11. Hujan

597 85 3
                                    

Setelah pulang sekolah Aoi menyempatkan diri untuk menemani Athala menyerahkan dana pada Alfin yang berstatus sebagai ketua panitia.

"Lo pulang bareng siapa?" tanya Athala tiba-tiba.

"Taksi mungkin."

"Bareng gue aja." Athala menawarkan diri.

Aoi tampak menimang-nimang sebelum menjawab, "Okey deh."

Athala dan Aoi kompak berhenti melangkah saat seorang cowok juga berhenti tak jauh dari depan mereka.

"Aoi, tadi Papa dateng mau ketemu sama lo. Lo udah ketemu?" Aldrian langsung menyerbu Aoi.

"Nggak!"

"Loh Papa nggak jadi ke sini memangnya?"

Aoi mengendikkan bahu, "Ya mana gue tau, tanya aja sama bokap lo," jawabnya berbohong.

"Emm mungkin Papa sibuk. Kalau gitu kenapa nggak lo aja yang ikut ke rumah?"

"Gue?" tunjuk Aoi pada dirinya sendiri, "Ikut ke rumah lo, ogah banget!"
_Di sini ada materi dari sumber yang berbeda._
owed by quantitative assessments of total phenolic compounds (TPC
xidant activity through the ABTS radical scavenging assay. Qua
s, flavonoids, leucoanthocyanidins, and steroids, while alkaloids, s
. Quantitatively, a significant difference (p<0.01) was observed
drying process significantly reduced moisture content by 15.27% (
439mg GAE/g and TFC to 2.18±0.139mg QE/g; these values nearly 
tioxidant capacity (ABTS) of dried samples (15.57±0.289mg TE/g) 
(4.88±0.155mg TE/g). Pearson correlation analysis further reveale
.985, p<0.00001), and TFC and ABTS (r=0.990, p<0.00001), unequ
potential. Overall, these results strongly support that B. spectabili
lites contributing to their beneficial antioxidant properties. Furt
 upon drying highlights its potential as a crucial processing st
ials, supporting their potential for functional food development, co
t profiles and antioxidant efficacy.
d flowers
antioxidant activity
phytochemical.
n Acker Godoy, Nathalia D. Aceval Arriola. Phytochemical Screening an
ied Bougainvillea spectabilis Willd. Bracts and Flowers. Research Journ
"Jangan gitu bangetlah, sesekali yuk!" rayu Aldrian.

"Males banget." Aoi memutar bola matanya malas.

"Papa sama Mama pasti bakal seneng banget kalau lo mau." Aldrian tersenyum tulus.

"Gak akan pernah! Dan jangan sebut dia sebagai Mama gue!" Aoi menunjuk Aldrian penuh emosi.

"Udah Yi, kalau nggak mau ya udah jangan." Athala mengerjapkan mata memberi kode pada Aldrian.

"Nggak usah ikut campur lo." Aoi menyentak tangan Athala.

"Gue nggak mau ikut campur tapi gue cuma nggak mau liat kalian berantem. Lo nggak ingat kalau kita tadi habis keluar dari ruang BK dan lo bang jangan maksain."

"Gue cuma ngasih saran terserah Aoi mau nerima atau nggak. Kalian habis ngapain ke BK bareng?"

Aoi menatap Athala supaya cowok itu diam.

"Ada deh pokoknya, jangan kepo!" kata Athala.

"Sialan. Btw kalian mau kemana?"

"Ngurusin banget hidup orang segala ditanya apa-apa," ketus Aoi.

"Habis ke Alfin nyerahin buat dana perpisahan lo nanti."

Perbincangan mereka selesai di situ, Athala segera pamit. Nasihat yang diberikan Aldrian adalah supaya cowok itu mengantar adiknya dengan selamat tanpa lecet sedikit pun.

"Btw gue masih gak nyangka kalau tetangga Kendra yang main gitar waktu itu ternyata lo." Athala bersuara keras supaya Aoi mendengar.

"Kenapa memangnya?" balas Aoi berteriak.

"Kapan-kapan bisalah kita collab." Aoi hanya berdehem sebagai jawaban.

"Kenapa lo nggak ikut ekskul musik aja?" suara Athala terbawa angin keras hingga Aoi butuh waktu untuk mencernanya.

"Males."

"Dasar pemales," cibir Athala.

Aoi mendongak menatap langit yang mendung. Athala menjalankan motornya dengan kecepatan standar. Sepertinya hujan akan turun.

Benar saja tak lama kemudian rintik-rintik hujan turun membasahi tanah.

"Lo nggak mau berhenti dulu?" teriak Aoi merasa bahwa hujannya semakin lebat saja.

"Nyari tempat dulu."

Dari kejauhan Aoi dapat melihat halte, beberapa orang juga terlihat sedang berteduh di sana.